(Records of where the elements appear)
+++

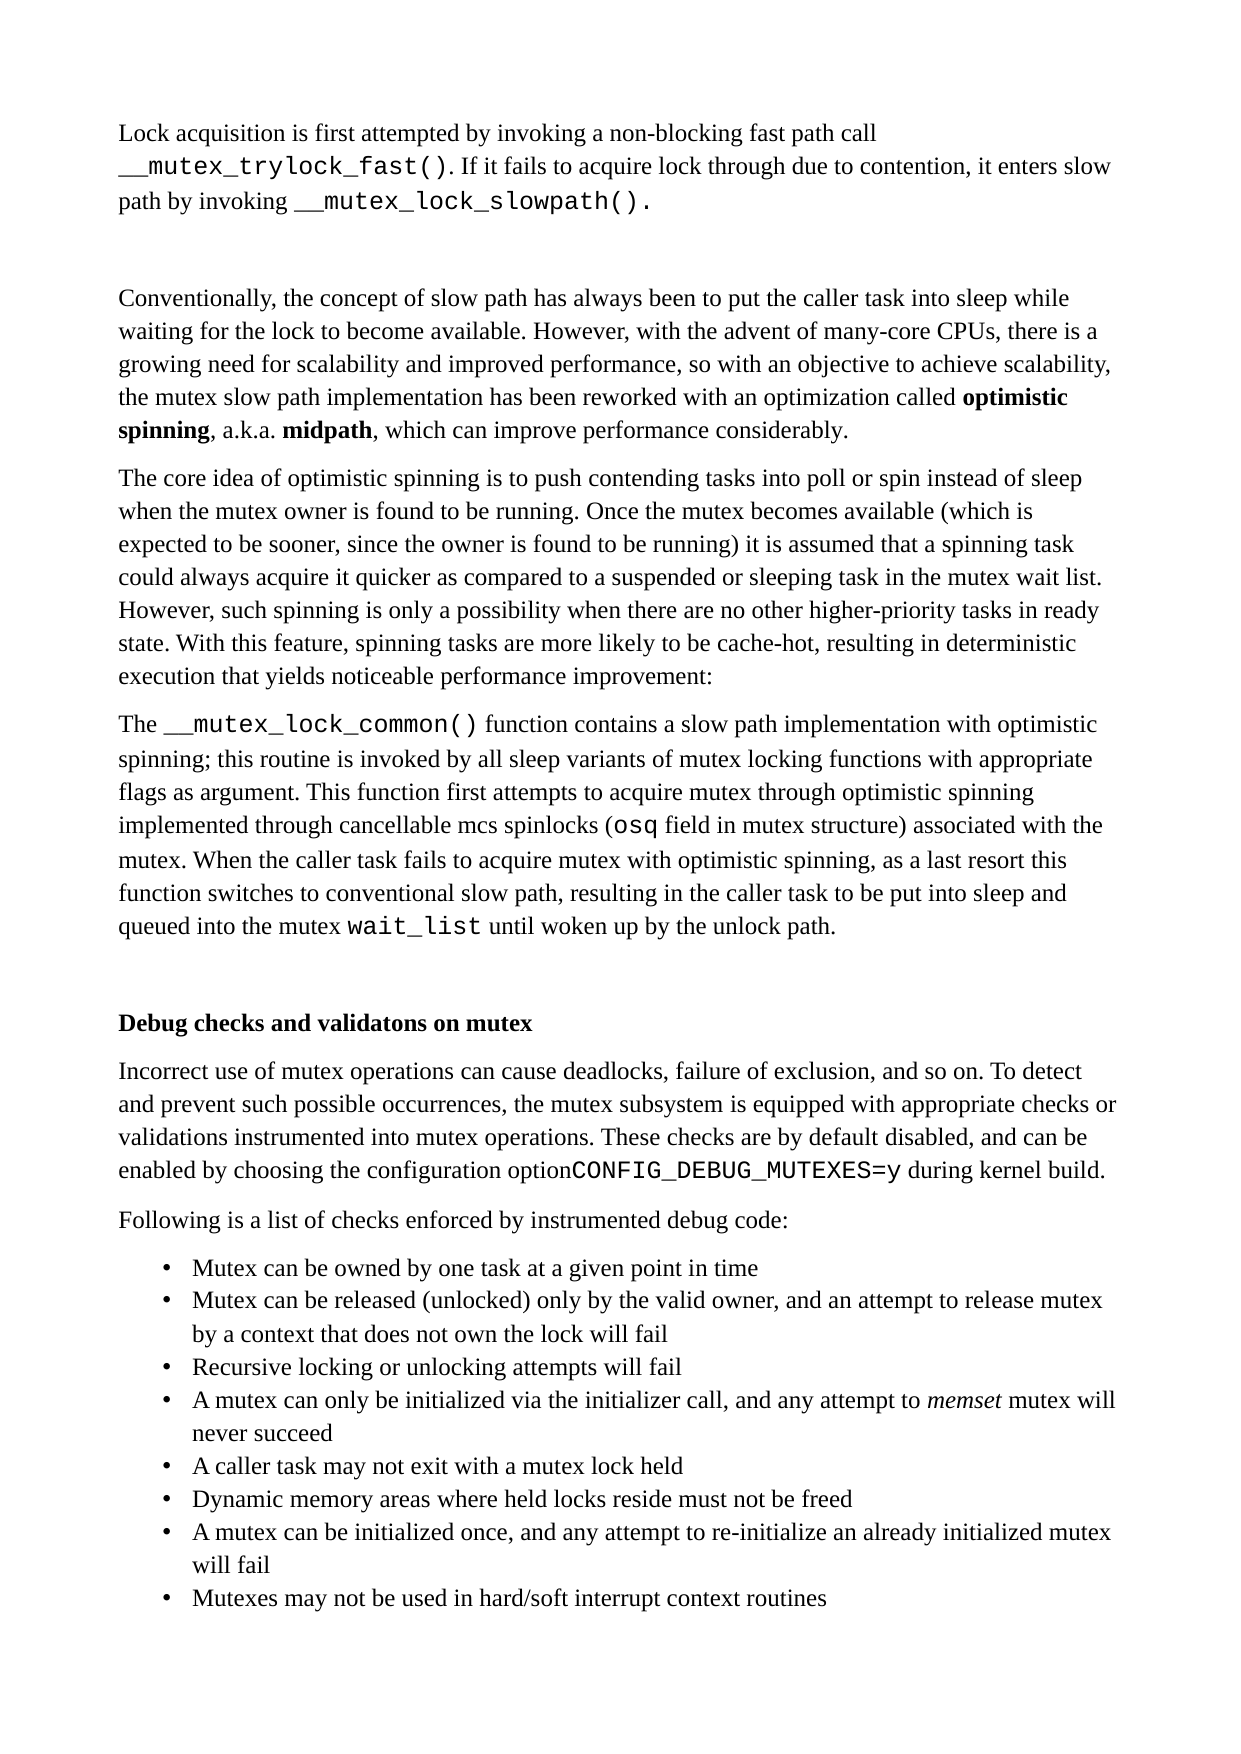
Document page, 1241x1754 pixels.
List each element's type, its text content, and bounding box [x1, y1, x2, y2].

text Conventionally, the concept of slow path has always been to put the caller task into sleep while waiting for the lock to become available. However, with the advent of many-core CPUs, there is a growing need for scalability and improved performance, so with an objective to achieve scalability, the mutex slow path implementation has been reworked with an optimization called optimistic spinning, a.k.a. midpath, which can improve performance considerably. [118, 283, 1122, 444]
text The core idea of optimistic spinning is to push contending tasks into poll or spin instead of sleep when the mutex owner is found to be running. Once the mutex becomes available (which is expected to be sooner, since the owner is found to be running) it is assumed that a spinning task could always acquire it quicker as compared to a suspended or sleeping task in the mutex wait list. However, such spinning is only a possibility when there are no other higher-priority tasks in ready state. With this feature, spinning tasks are more likely to be cache-hot, resulting in deterministic execution that yields noticeable performance improvement: [118, 463, 1122, 690]
list A caller task may not exit with a mutex lock held [162, 1451, 1122, 1479]
text Debug checks and validatons on mutex [118, 1008, 1122, 1037]
text Lock acquisition is first attempted by invoking a non-blocking fast path call __mutex_trylock_fast(). If it fails to acquire lock through due to contention, it enters slow path by invoking __mutex_lock_slowpath(). [118, 118, 1122, 217]
text Following is a list of checks enforced by instrumented debug code: [118, 1205, 1122, 1234]
list A mutex can only be initialized via the initializer call, and any attempt to memset mutex will never succeed [162, 1385, 1122, 1446]
list Mutex can be owned by one task at a given point in time [162, 1253, 1122, 1281]
list Mutexes may not be used in hard/soft interrupt context routines [162, 1583, 1122, 1612]
list A mutex can be initialized once, and any attempt to re-initialize an already initialized mutex will fail [162, 1517, 1122, 1578]
list Dynamic memory areas where held locks reside must not be freed [162, 1484, 1122, 1512]
list Mutex can be released (unlocked) only by the valid owner, and an attempt to release mutex by a context that does not own the lock will fail [162, 1286, 1122, 1347]
text Incorrect use of mutex operations can cause deadlocks, failure of exclusion, and so on. To detect and prevent such possible occurrences, the mutex subsystem is equipped with appropriate checks or validations instrumented into mutex operations. These checks are by default disabled, and can be enabled by choosing the configuration optionCONFIG_DEBUG_MUTEXES=y during kernel build. [118, 1056, 1122, 1186]
text The __mutex_lock_common() function contains a slow path implementation with optimistic spinning; this routine is invoked by all sleep variants of mutex locking functions with appropriate flags as argument. This function first attempts to acquire mutex through optimistic spinning implemented through cancellable mcs spinlocks (osq field in mutex structure) associated with the mutex. When the caller task fails to acquire mutex with optimistic spinning, as a last resort this function switches to conventional slow path, resulting in the caller task to be put into sleep and queued into the mutex wait_list until woken up by the unlock path. [118, 709, 1122, 942]
list Recursive locking or unlocking attempts will fail [162, 1352, 1122, 1380]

+++

• THE EXERCISE:
Reproduce the listing above word for word, leaving out the picture.

• CORRECT RESPONSE:
Document page, 1241x1754 pixels.
List each element's type, its text content, and bounding box [x1, y1, x2, y2].

text Conventionally, the concept of slow path has always been to put the caller task into sleep while waiting for the lock to become available. However, with the advent of many-core CPUs, there is a growing need for scalability and improved performance, so with an objective to achieve scalability, the mutex slow path implementation has been reworked with an optimization called optimistic spinning, a.k.a. midpath, which can improve performance considerably. [118, 283, 1122, 444]
text The core idea of optimistic spinning is to push contending tasks into poll or spin instead of sleep when the mutex owner is found to be running. Once the mutex becomes available (which is expected to be sooner, since the owner is found to be running) it is assumed that a spinning task could always acquire it quicker as compared to a suspended or sleeping task in the mutex wait list. However, such spinning is only a possibility when there are no other higher-priority tasks in ready state. With this feature, spinning tasks are more likely to be cache-hot, resulting in deterministic execution that yields noticeable performance improvement: [118, 463, 1122, 690]
list A caller task may not exit with a mutex lock held [162, 1451, 1122, 1479]
text Debug checks and validatons on mutex [118, 1008, 1122, 1037]
text Lock acquisition is first attempted by invoking a non-blocking fast path call __mutex_trylock_fast(). If it fails to acquire lock through due to contention, it enters slow path by invoking __mutex_lock_slowpath(). [118, 118, 1122, 217]
text Following is a list of checks enforced by instrumented debug code: [118, 1205, 1122, 1234]
list A mutex can only be initialized via the initializer call, and any attempt to memset mutex will never succeed [162, 1385, 1122, 1446]
list Mutex can be owned by one task at a given point in time [162, 1253, 1122, 1281]
list Mutexes may not be used in hard/soft interrupt context routines [162, 1583, 1122, 1612]
list A mutex can be initialized once, and any attempt to re-initialize an already initialized mutex will fail [162, 1517, 1122, 1578]
list Dynamic memory areas where held locks reside must not be freed [162, 1484, 1122, 1512]
list Mutex can be released (unlocked) only by the valid owner, and an attempt to release mutex by a context that does not own the lock will fail [162, 1286, 1122, 1347]
text Incorrect use of mutex operations can cause deadlocks, failure of exclusion, and so on. To detect and prevent such possible occurrences, the mutex subsystem is equipped with appropriate checks or validations instrumented into mutex operations. These checks are by default disabled, and can be enabled by choosing the configuration optionCONFIG_DEBUG_MUTEXES=y during kernel build. [118, 1056, 1122, 1186]
text The __mutex_lock_common() function contains a slow path implementation with optimistic spinning; this routine is invoked by all sleep variants of mutex locking functions with appropriate flags as argument. This function first attempts to acquire mutex through optimistic spinning implemented through cancellable mcs spinlocks (osq field in mutex structure) associated with the mutex. When the caller task fails to acquire mutex with optimistic spinning, as a last resort this function switches to conventional slow path, resulting in the caller task to be put into sleep and queued into the mutex wait_list until woken up by the unlock path. [118, 709, 1122, 942]
list Recursive locking or unlocking attempts will fail [162, 1352, 1122, 1380]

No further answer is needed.